A primeira vez, muito antes dos 40, havia sido tão rápida e indolor que resolvi, agora, senhor dos meus quarenta e tantos, tirar a contraprova, o eu profundo e os outros eus. Chegou a hora de, na margem do rio Piedra, como diz Pablo Conejo, sentar e llorar. Pois, pois.
De lambuja, pensei, ainda sirvo de agente encorajador, tô na área como um Romário diante do milésimo gol, num país de altos índices de câncer de tal natureza, repito e advirto, aos machos que tremem diante de um rápido toque nos seus indevassáveis fiofós, nos seus oitis..., como no glossário da minha nobre origem.
Lá vamos nós, destemido cavaleiro e sua orgulhosa retaguarda, ao respeitável e imparcial proctologista. Para não me acusarem de escolha fraudulenta _poderia eleger o doutor pelas medidas dos indicadores, fura-bolos e cata-piolhos_ promovi um sorteio do médico, entre vários do meu convênio, durante nobre sessão no botequim.
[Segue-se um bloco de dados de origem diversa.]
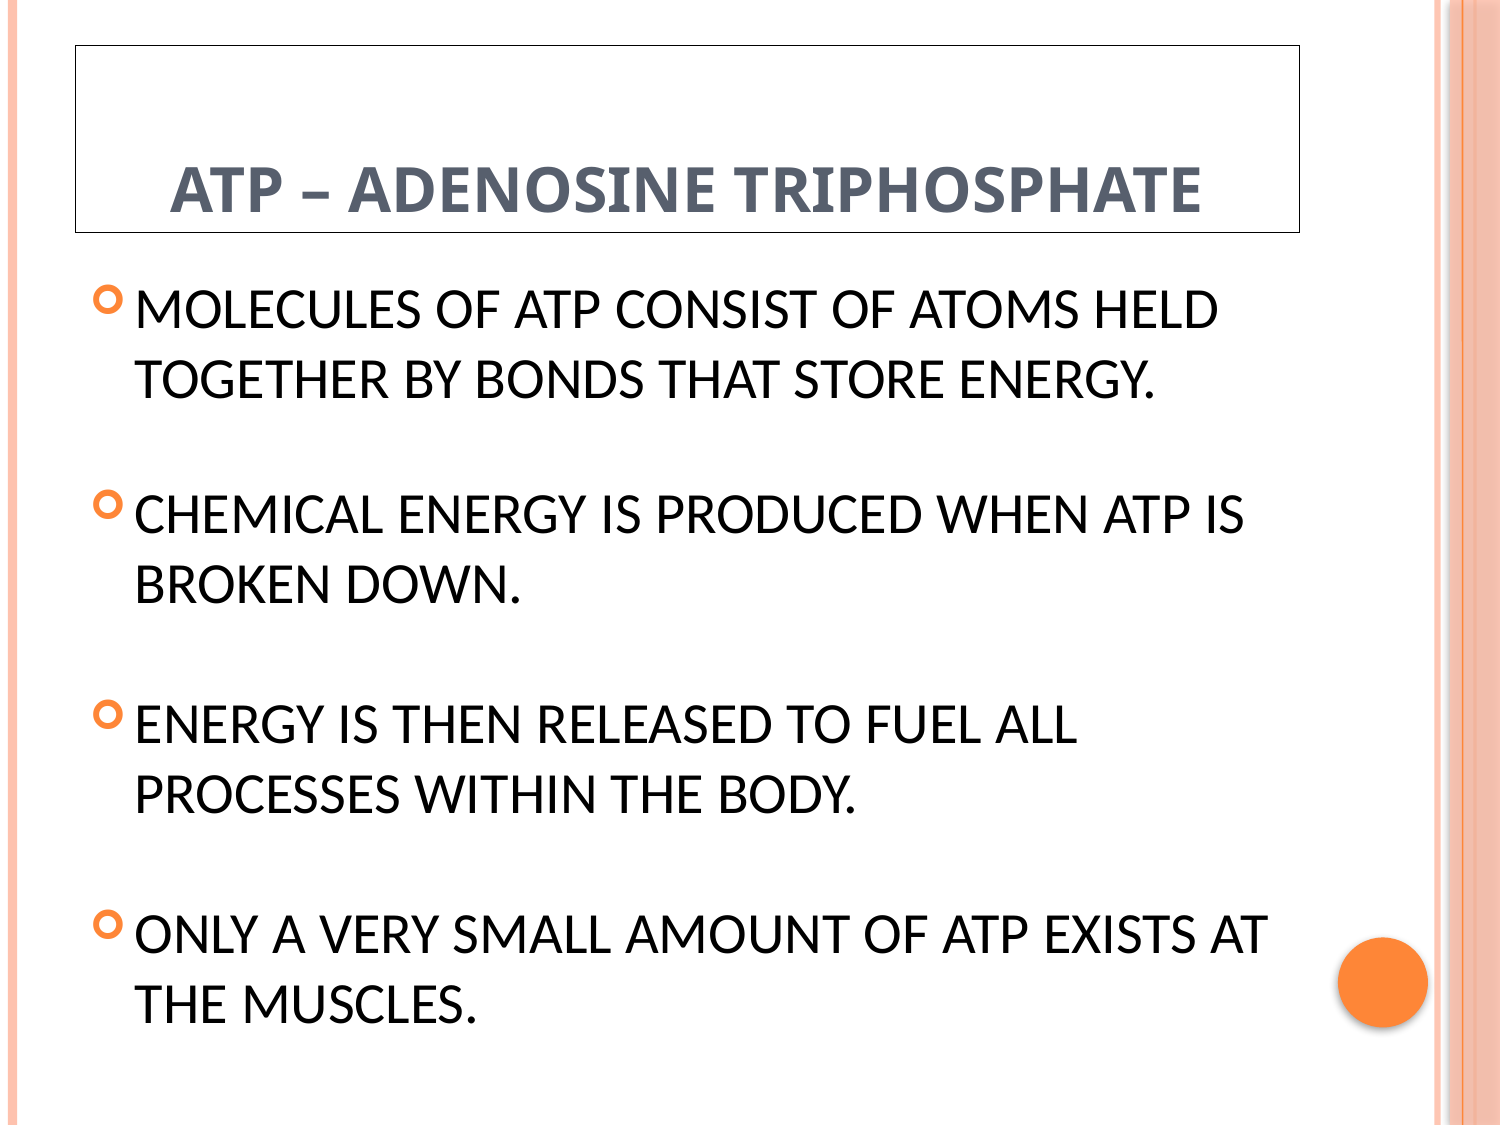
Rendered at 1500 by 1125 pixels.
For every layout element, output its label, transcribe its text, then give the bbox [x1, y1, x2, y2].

list MOLECULES OF ATP CONSIST OF ATOMS HELD TOGETHER BY BONDS THAT STORE ENERGY. CHEMICAL ENERGY IS PRODUCED WHEN ATP IS BROKEN DOWN. ENERGY IS THEN RELEASED TO FUEL ALL PROCESSES WITHIN THE BODY. ONLY A VERY SMALL AMOUNT OF ATP EXISTS AT THE MUSCLES. [75, 262, 1300, 1062]
title ATP – ADENOSINE TRIPHOSPHATE [75, 45, 1300, 233]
Pereira, amigo tão macho que usa dois sabonetes durante o banho _um para a frente e outro para a assepsia traseira_, benzeu-se. “Não faço um troço desse nem morto, nem a pau”, salivou testosterona no ambiente. Separado da mulher da sua vida por causa de uma tímida e educada tentativa de fio-terra, Pereira acha que não pode haver a mais remota comunicação, nem mesmo via sabonete, entre as suas partes pudendas.
“Começa assim a pouca-vergonha, na própria higiene pessoal”, apelou, enquanto estalava mais um torresmo no dente de ouro que substitui o canino.
Que se dane a retaguarda do atraso de Pereira. Chegou a nossa hora lá no consultório. Miro as mãos do amigo de branco... E confesso, leitores: não poderia ter sorteado médico mais bem dotado nas suas falanges, falanginhas e falangetas. Vixe! Ele pôs civilizadamente a luvinha. Esperei, resignado.
Só lembrei, ali, de novo, na bucha, da velha e surrada piada, na qual um médico indaga o cliente: “Sentes alguma coisa?” Ao que a criatura alvejada solta um delicado sussuro com sotaque gaúcho: “Sinto que te amo!”.
Ora direis, nada de ver estrelas bilaquianas, como queixam alguns. Sensaçãozinha de nada. Pena que tantos machos empedernidos morram por falta desse simples dedinho de prosa com a medicina. “Volte sempre”, ainda se despediu o doutor. Também não carece exagerar, né, meu amigo?!